Une macabre découverte a été faite dans la matinée de ce dimanche 11 janvier 2026 à Conakry. Le corps sans vie d’un jeune homme non identifié a été retrouvé dans les ordures du grand caniveau séparant les quartiers Bonfi et Dabondy, suscitant émoi et interrogations au sein des riverains.
Selon plusieurs témoignages recueillis sur place, la victime souffrirait de troubles mentaux. Informé de la situation, le chef de quartier de Dabondy 1, Alseny Koma, s’est rendu sur les lieux pour constater les faits.
« Nous sommes à la limite entre Bonfi et Dabondy. J’ai été appelé pour signaler la découverte d’un cadavre. À mon arrivée, j’ai effectivement constaté que le corps se trouvait entre les deux quartiers. Pour le moment, le défunt n’a pas été identifié. Il faudra d’abord procéder à son identification », a-t-il déclaré.
Le chef de quartier évoque également des hypothèses sur l’identité de la victime, tout en restant prudent :
« Personnellement, je pense qu’il pourrait s’agir d’un Léonais, car ce sont souvent eux qui viennent déposer ou ramasser des ordures et des plastiques dans cette zone. Il y a quelques jours encore, j’ai dû chasser trois personnes qui semblaient être des Léonais drogués », a-t-il ajouté.
Concernant la suite de la procédure, Alseny Koma indique que les autorités ont autorisé l’inhumation du corps :
« Pour l’instant, la police nous a mis le corps à disposition pour l’enterrement. Il sera conduit à la mosquée pour le lavage rituel avant son inhumation.

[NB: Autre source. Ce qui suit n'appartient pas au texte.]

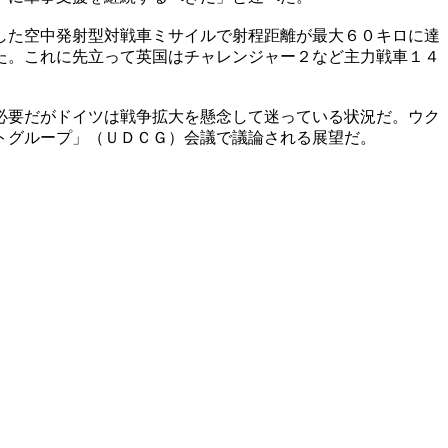
した空中発射型対戦車ミサイルで射程距離が最大６０キロに達
た。これに先立って英国はチャレンジャー２など主力戦車１４
必要だがドイツは戦争拡大を懸念して迷っている状況だ。ウク
トグループ」（ＵＤＣＧ）会議で議論される展望だ。
。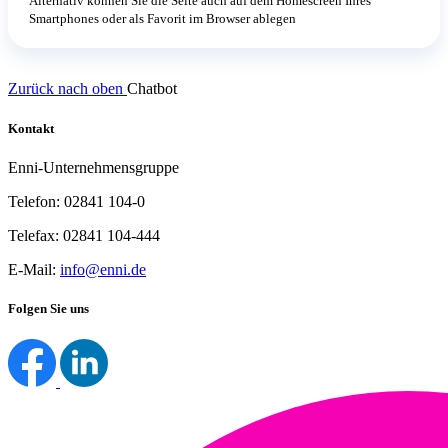
Alternativ können Sie die Seite auch auf dem Homescreen Ihres
Smartphones oder als Favorit im Browser ablegen
Zurück nach oben
Chatbot
Kontakt
Enni-Unternehmensgruppe
Telefon: 02841 104-0
Telefax: 02841 104-444
E-Mail:
info@enni.de
Folgen Sie uns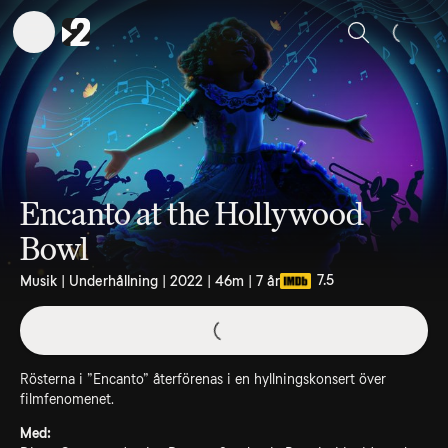
Sök
Encanto at the Hollywood
Bowl
7.5
Musik | Underhållning | 2022 | 46m | 7 år
Rösterna i ”Encanto” återförenas i en hyllningskonsert över
filmfenomenet.
Med: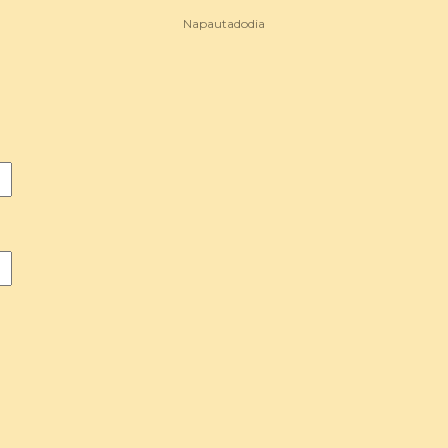
Napautadodia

On voit souvent ici des personnes souffrant de troubles mentaux, certaines droguées ou désorientées, qui viennent fouiller les déchets pour survivre », a-t-il précisé.

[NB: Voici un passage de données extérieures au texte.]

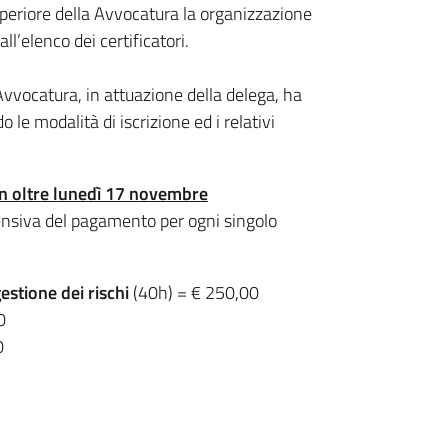
uperiore della Avvocatura la organizzazione
ll’elenco dei certificatori.
’Avvocatura, in attuazione della delega, ha
 le modalità di iscrizione ed i relativi
n oltre lunedì 17 novembre
nsiva del pagamento per ogni singolo
estione dei rischi
(40h) = € 250,00
0
0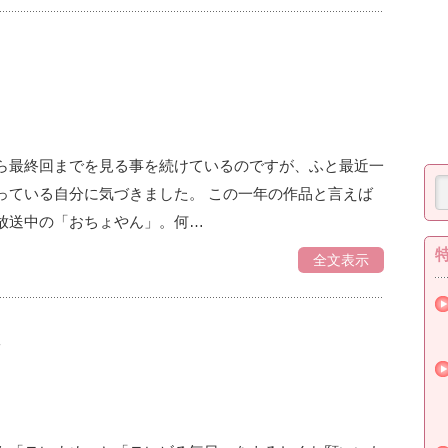
ら最終回までを見る事を続けているのですが、ふと最近一
っている自分に気づきました。 この一年の作品と言えば
放送中の「おちょやん」。何…
全文表示
人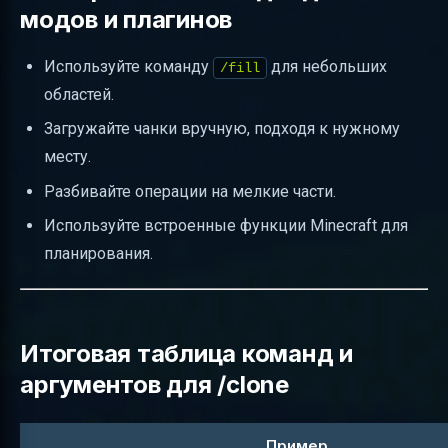
модов и плагинов
Используйте команду
для небольших
/fill
областей.
Загружайте чанки вручную, подходя к нужному
месту.
Разбивайте операции на мелкие части.
Используйте встроенные функции Minecraft для
планирования.
Итоговая таблица команд и
аргументов для /clone
Пример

De son côté, le directeur de la police scientifique, le commissaire Mohamed N’Diaye, a confirmé que l’enquête se poursuit :
« Les résultats de l’autopsie ne sont pas encore disponibles. Ils permettront de déterminer la cause exacte du décès. Toutefois, les premiers constats indiquent que le corps a été jeté dans le caniveau et que la mort ne serait pas survenue sur les lieux », a-t-il affirmé.